Alison: In addition to some other things, I’m sure, as you said before, trans-disciplinary. I know we saw it come up in the course. They hit on statistics. They learn about psychology. They learn about all these different content areas in order to solve the problem.

Doris: Because they have to. They also learn a lot about themselves.

Alison: Absolutely.

Doris: They learn what it is to yourself care about history. Why do I, Doris, care about history? Not, “Why does my teacher tell me I should care?” but, “Why do I care?” Well, if I’m working on something that’s meaningful to me and the only way for me to do it well, to solve it well or to address it well, whatever it is, is to know something about the history. No one has to tell me why history matters. If you don’t know history, it repeats itself or whatever. We don’t need to beat on somebody.

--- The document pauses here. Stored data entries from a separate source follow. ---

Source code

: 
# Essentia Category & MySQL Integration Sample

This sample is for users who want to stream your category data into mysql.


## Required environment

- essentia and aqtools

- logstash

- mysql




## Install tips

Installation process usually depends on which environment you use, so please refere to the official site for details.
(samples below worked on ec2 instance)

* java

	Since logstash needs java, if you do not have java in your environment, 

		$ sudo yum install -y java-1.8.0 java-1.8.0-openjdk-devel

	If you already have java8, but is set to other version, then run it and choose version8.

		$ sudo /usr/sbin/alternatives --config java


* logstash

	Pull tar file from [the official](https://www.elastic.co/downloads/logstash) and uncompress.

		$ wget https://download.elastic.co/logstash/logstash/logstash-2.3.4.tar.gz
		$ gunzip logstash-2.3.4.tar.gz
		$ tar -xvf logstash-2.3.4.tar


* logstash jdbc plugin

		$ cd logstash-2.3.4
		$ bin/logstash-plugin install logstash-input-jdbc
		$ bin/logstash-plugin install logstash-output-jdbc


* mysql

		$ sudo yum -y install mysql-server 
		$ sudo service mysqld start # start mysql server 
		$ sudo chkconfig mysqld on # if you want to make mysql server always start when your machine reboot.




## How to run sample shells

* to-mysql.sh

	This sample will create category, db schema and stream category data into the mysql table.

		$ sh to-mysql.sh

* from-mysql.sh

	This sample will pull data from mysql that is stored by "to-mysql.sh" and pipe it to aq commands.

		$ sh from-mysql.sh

If you’re working on a problem you care about solving it, you better know something about statistics, which you see in our program happens all the time. I don’t start with a lecture on what standard deviation means. I don’t start with that. But do they end up learning that? Absolutely. And they own it. They don’t learn it because I told them this is going to be on your test. They learn it because they can’t do what they want to do, what they care to do well if they don’t get it. So they learn it.

It’s the kind of learning that, as adults, you’d think about what are the biggest learning moments in your life. You always remember an experience you had of some sort where you had to learn whatever it was for whatever reason.

Alison: Absolutely.

Doris: If I gave you now the history tests that you took in tenth grade, you would fail all of them. So what was the point?

Alison: I think it’s been amazing to see how you can really take experiential education to the next level in that way, that it hits the important skills. But you’re able to do it academically as well, where you’re bringing in a lot of important content that’s really the students bringing it in themselves in order to solve the problems.

Doris: Well, and you can construct it that way. If you want them to learn nuclear physics and you have learning objectives, content objectives, these are the things that a student must know coming out of my class. You can construct the learning in such a way that you can construct the course and the curriculum and the path in such a way that they must learn those things.

Does it mean there’s never, ever any lecture? No. Are there any absolutes in this? No. When people tell me, “Oh, I believe there should never be anybody lecturing.” I don’t even know what that means. Our programs could not be more flipped.

The work happens online, all kinds of stuff happens outside of class. I don’t come in, in the mornings, and lecture. But are there moments when students need me, when they’re asking for, “Hey, will you teach us this?” And I stand there with a whiteboard and say, “Here we go,” and for 15 minutes or whatever, that’s a lecture.

Alison: Sure.

Doris: Now it’s an interactive. It’s what they asked for.

Alison: Right.

Doris: There’s a lecture. Do the students know nuclear physics on their own? Can they figure out everything they need to know about statistics by themselves? No. So you guide them through that and there are all kinds of ways we do that. You don’t have to know everything. But it’s really academic and it’s really rigorous. It’s just different.